I read that the following language is decidable.

$\{w | w \in \{0, 1\}^* \text{ and } 1^{|w|} \text{ is a substring in binary expansion of } \pi \}$

The proof has been given by considering the two possible cases

• Suppose it is true that there exists a minimal integer $N$ such that the binary expansion of $\pi$ only contains substrings of 1 having length at most $N$. That is, it contains substring $1^N$ but not $1^{N + 1}$. Define a corresponding turing machine $M_N$ such that it accepts the input string if it is of length $N$, otherwise rejects it. This machine decides the given language.

• Suppose the binary expansion of $\pi$ contains substrings of $1$s of all lengths. Then the Turing machine that accepts all strings decides the given language.

We are not able to construct a single Turing machine that decides the language given, but one of these machines thus constructed will decide it but we do not know which.
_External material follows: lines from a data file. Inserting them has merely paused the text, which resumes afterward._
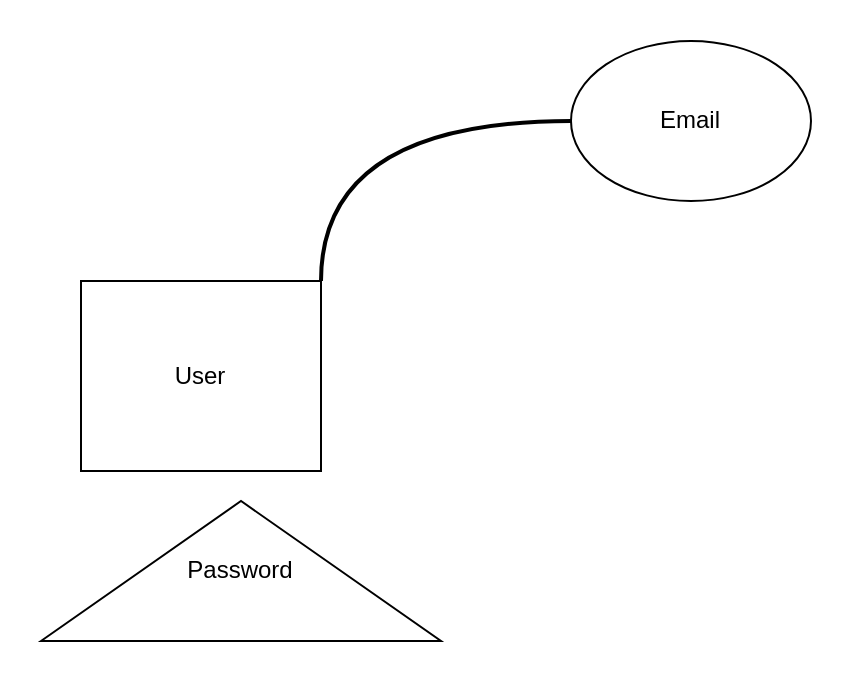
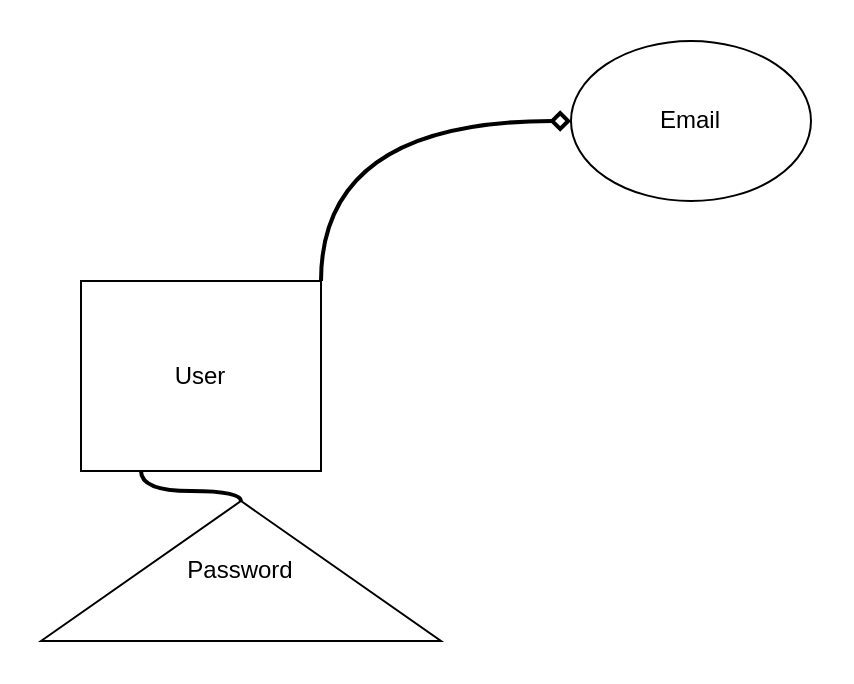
  <mxCell id="0" />
  <mxCell id="1" parent="0" />
- <mxCell id="2" style="edgeStyle=orthogonalEdgeStyle;html=1;exitX=1;exitY=0;exitDx=0;exitDy=0;entryX=0;entryY=0.5;entryDx=0;entryDy=0;strokeWidth=2;endArrow=none;endFill=0;rounded=1;curved=1;" parent="1" source="4" target="5" edge="1"><mxGeometry relative="1" as="geometry" /></mxCell>
+ <mxCell id="2" style="edgeStyle=orthogonalEdgeStyle;html=1;exitX=1;exitY=0;exitDx=0;exitDy=0;entryX=0;entryY=0.5;entryDx=0;entryDy=0;strokeWidth=2;endArrow=diamond;endFill=0;rounded=1;curved=1;" parent="1" source="4" target="5" edge="1"><mxGeometry relative="1" as="geometry" /></mxCell>
+ <mxCell id="3" style="edgeStyle=orthogonalEdgeStyle;curved=1;html=1;exitX=0.25;exitY=1;exitDx=0;exitDy=0;entryX=1;entryY=0.5;entryDx=0;entryDy=0;endArrow=none;endFill=0;strokeWidth=2;rounded=0;" edge="1" parent="1" source="4" target="6"><mxGeometry relative="1" as="geometry" /></mxCell>
  <mxCell id="4" value="User" style="rounded=0;whiteSpace=wrap;html=1;" parent="1" vertex="1"><mxGeometry x="40" y="140" width="120" height="95" as="geometry" /></mxCell>
  <mxCell id="5" value="Email" style="ellipse;whiteSpace=wrap;html=1;rounded=0;" parent="1" vertex="1"><mxGeometry x="285" y="20" width="120" height="80" as="geometry" /></mxCell>
  <mxCell id="6" value="Password" style="triangle;whiteSpace=wrap;html=1;direction=north;rounded=0;" parent="1" vertex="1"><mxGeometry x="20" y="250" width="200" height="70" as="geometry" /></mxCell>
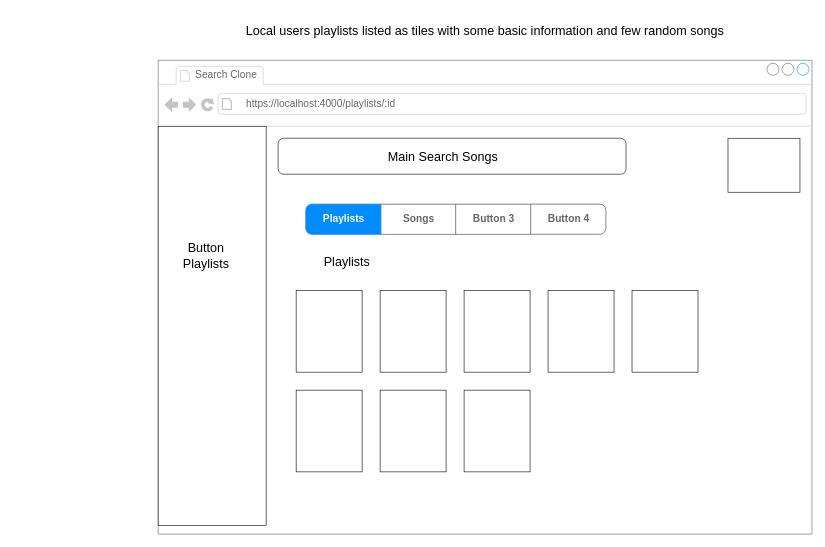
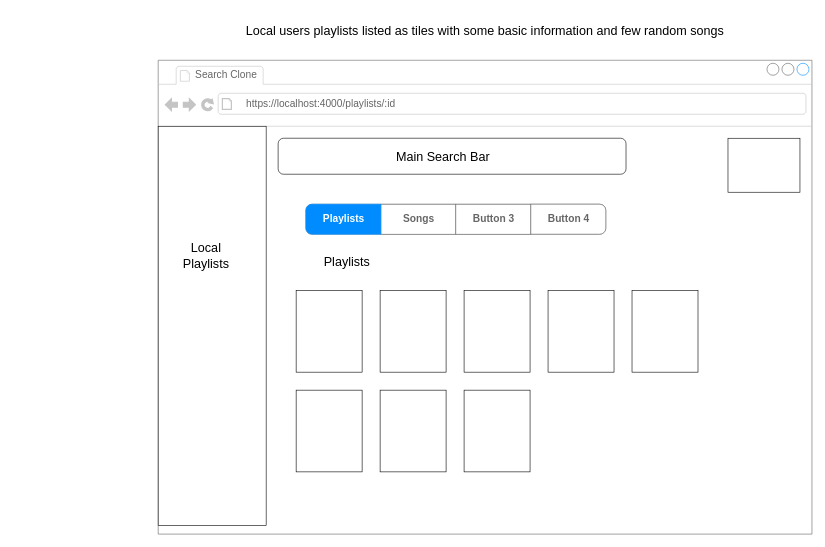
  <mxCell id="0" />
  <mxCell id="1" parent="0" />
  <mxCell id="2" value="rt" style="strokeWidth=1;shadow=0;dashed=0;align=center;html=1;shape=mxgraph.mockup.containers.browserWindow;rSize=0;strokeColor=#666666;strokeColor2=#008cff;strokeColor3=#c4c4c4;mainText=,;recursiveResize=0;" vertex="1" parent="1"><mxGeometry x="263" y="100" width="1090" height="790" as="geometry" /></mxCell>
  <mxCell id="3" value="Search Clone" style="strokeWidth=1;shadow=0;dashed=0;align=center;html=1;shape=mxgraph.mockup.containers.anchor;fontSize=17;fontColor=#666666;align=left;" vertex="1" parent="2"><mxGeometry x="60" y="12" width="110" height="26" as="geometry" /></mxCell>
  <mxCell id="4" value="https://localhost:4000/playlists/:id" style="strokeWidth=1;shadow=0;dashed=0;align=center;html=1;shape=mxgraph.mockup.containers.anchor;rSize=0;fontSize=17;fontColor=#666666;align=left;" vertex="1" parent="2"><mxGeometry x="145" y="60" width="250" height="26" as="geometry" /></mxCell>
  <mxCell id="5" value="" style="rounded=0;whiteSpace=wrap;html=1;rotation=90;" vertex="1" parent="2"><mxGeometry x="-242.96" y="352.97" width="665.93" height="180" as="geometry" /></mxCell>
- <mxCell id="6" value="&lt;font style=&quot;font-size: 21px;&quot;&gt;Button&lt;br&gt;Playlists&lt;br&gt;&lt;/font&gt;" style="text;html=1;strokeColor=none;fillColor=none;align=center;verticalAlign=middle;whiteSpace=wrap;rounded=0;" vertex="1" parent="2"><mxGeometry x="20" y="270" width="120" height="110" as="geometry" /></mxCell>
+ <mxCell id="6" value="&lt;font style=&quot;font-size: 21px;&quot;&gt;Local&lt;br&gt;Playlists&lt;br&gt;&lt;/font&gt;" style="text;html=1;strokeColor=none;fillColor=none;align=center;verticalAlign=middle;whiteSpace=wrap;rounded=0;" vertex="1" parent="2"><mxGeometry x="20" y="270" width="120" height="110" as="geometry" /></mxCell>
  <mxCell id="7" value="" style="rounded=1;whiteSpace=wrap;html=1;fontSize=21;" vertex="1" parent="2"><mxGeometry x="200" y="130" width="580" height="60" as="geometry" /></mxCell>
- <mxCell id="8" value="Main Search Songs" style="text;html=1;strokeColor=none;fillColor=none;align=center;verticalAlign=middle;whiteSpace=wrap;rounded=0;fontSize=21;" vertex="1" parent="2"><mxGeometry x="210" y="145" width="530" height="30" as="geometry" /></mxCell>
+ <mxCell id="8" value="Main Search Bar" style="text;html=1;strokeColor=none;fillColor=none;align=center;verticalAlign=middle;whiteSpace=wrap;rounded=0;fontSize=21;" vertex="1" parent="2"><mxGeometry x="210" y="145" width="530" height="30" as="geometry" /></mxCell>
  <mxCell id="9" value="" style="rounded=0;whiteSpace=wrap;html=1;fontSize=21;" vertex="1" parent="2"><mxGeometry x="950" y="130" width="120" height="90" as="geometry" /></mxCell>
  <mxCell id="10" value="" style="strokeWidth=1;shadow=0;dashed=0;align=center;html=1;shape=mxgraph.mockup.rrect;rSize=10;fillColor=#ffffff;strokeColor=#666666;" vertex="1" parent="2"><mxGeometry x="246.25" y="240" width="500" height="50" as="geometry" /></mxCell>
  <mxCell id="11" value="Songs" style="strokeColor=inherit;fillColor=inherit;gradientColor=inherit;strokeWidth=1;shadow=0;dashed=0;align=center;html=1;shape=mxgraph.mockup.rrect;rSize=0;fontSize=17;fontColor=#666666;fontStyle=1;resizeHeight=1;" vertex="1" parent="10"><mxGeometry width="125" height="50" relative="1" as="geometry"><mxPoint x="125" as="offset" /></mxGeometry></mxCell>
  <mxCell id="12" value="Button 3" style="strokeColor=inherit;fillColor=inherit;gradientColor=inherit;strokeWidth=1;shadow=0;dashed=0;align=center;html=1;shape=mxgraph.mockup.rrect;rSize=0;fontSize=17;fontColor=#666666;fontStyle=1;resizeHeight=1;" vertex="1" parent="10"><mxGeometry width="125" height="50" relative="1" as="geometry"><mxPoint x="250" as="offset" /></mxGeometry></mxCell>
  <mxCell id="13" value="Button 4" style="strokeColor=inherit;fillColor=inherit;gradientColor=inherit;strokeWidth=1;shadow=0;dashed=0;align=center;html=1;shape=mxgraph.mockup.rightButton;rSize=10;fontSize=17;fontColor=#666666;fontStyle=1;resizeHeight=1;" vertex="1" parent="10"><mxGeometry x="1" width="125" height="50" relative="1" as="geometry"><mxPoint x="-125" as="offset" /></mxGeometry></mxCell>
  <mxCell id="14" value="Playlists" style="strokeWidth=1;shadow=0;dashed=0;align=center;html=1;shape=mxgraph.mockup.leftButton;rSize=10;fontSize=17;fontColor=#ffffff;fontStyle=1;fillColor=#008cff;strokeColor=#008cff;resizeHeight=1;" vertex="1" parent="10"><mxGeometry width="125" height="50" relative="1" as="geometry" /></mxCell>
  <mxCell id="15" value="" style="rounded=0;whiteSpace=wrap;html=1;" vertex="1" parent="2"><mxGeometry x="230" y="383.75" width="110" height="136.25" as="geometry" /></mxCell>
  <mxCell id="16" value="Playlists" style="text;html=1;strokeColor=none;fillColor=none;align=center;verticalAlign=middle;whiteSpace=wrap;rounded=0;fontSize=21;" vertex="1" parent="2"><mxGeometry x="50" y="320" width="530" height="30" as="geometry" /></mxCell>
  <mxCell id="17" value="" style="rounded=0;whiteSpace=wrap;html=1;" vertex="1" parent="2"><mxGeometry x="370" y="383.75" width="110" height="136.25" as="geometry" /></mxCell>
  <mxCell id="18" value="" style="rounded=0;whiteSpace=wrap;html=1;" vertex="1" parent="2"><mxGeometry x="510" y="383.75" width="110" height="136.25" as="geometry" /></mxCell>
  <mxCell id="19" value="" style="rounded=0;whiteSpace=wrap;html=1;" vertex="1" parent="2"><mxGeometry x="790" y="383.75" width="110" height="136.25" as="geometry" /></mxCell>
  <mxCell id="20" value="" style="rounded=0;whiteSpace=wrap;html=1;" vertex="1" parent="2"><mxGeometry x="650" y="383.75" width="110" height="136.25" as="geometry" /></mxCell>
  <mxCell id="21" value="" style="rounded=0;whiteSpace=wrap;html=1;" vertex="1" parent="2"><mxGeometry x="230" y="550" width="110" height="136.25" as="geometry" /></mxCell>
  <mxCell id="22" value="" style="rounded=0;whiteSpace=wrap;html=1;" vertex="1" parent="2"><mxGeometry x="370" y="550" width="110" height="136.25" as="geometry" /></mxCell>
  <mxCell id="23" value="" style="rounded=0;whiteSpace=wrap;html=1;" vertex="1" parent="2"><mxGeometry x="510" y="550" width="110" height="136.25" as="geometry" /></mxCell>
  <mxCell id="24" value="&lt;font style=&quot;font-size: 21px;&quot;&gt;Local users playlists listed as tiles with some basic information and few random songs&lt;/font&gt;" style="text;html=1;strokeColor=none;fillColor=none;align=center;verticalAlign=middle;whiteSpace=wrap;rounded=0;" vertex="1" parent="1"><mxGeometry x="273" y="20" width="1070" height="60" as="geometry" /></mxCell>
I don't quite understand how this language is decidable?

#### Answered By : Andrej Bauer

You are confusing knowledge and truth. Something may be true without us knowing precisely why. An object may exist without us being able to construct it.

If you belive in classical logic, then it is true that the maximum length of consequtive 1's in the expansion of $\pi$ is either finite or infinite. In each case, there exists a decision procedure for your language. Therefore a decision procedure exists.

But we do not know which of the cases happens, and so we not not know a particular decision procedure, even though one exists. If you don't like this line of reasoning, then you should ask for a constructive proof of decidability of your language.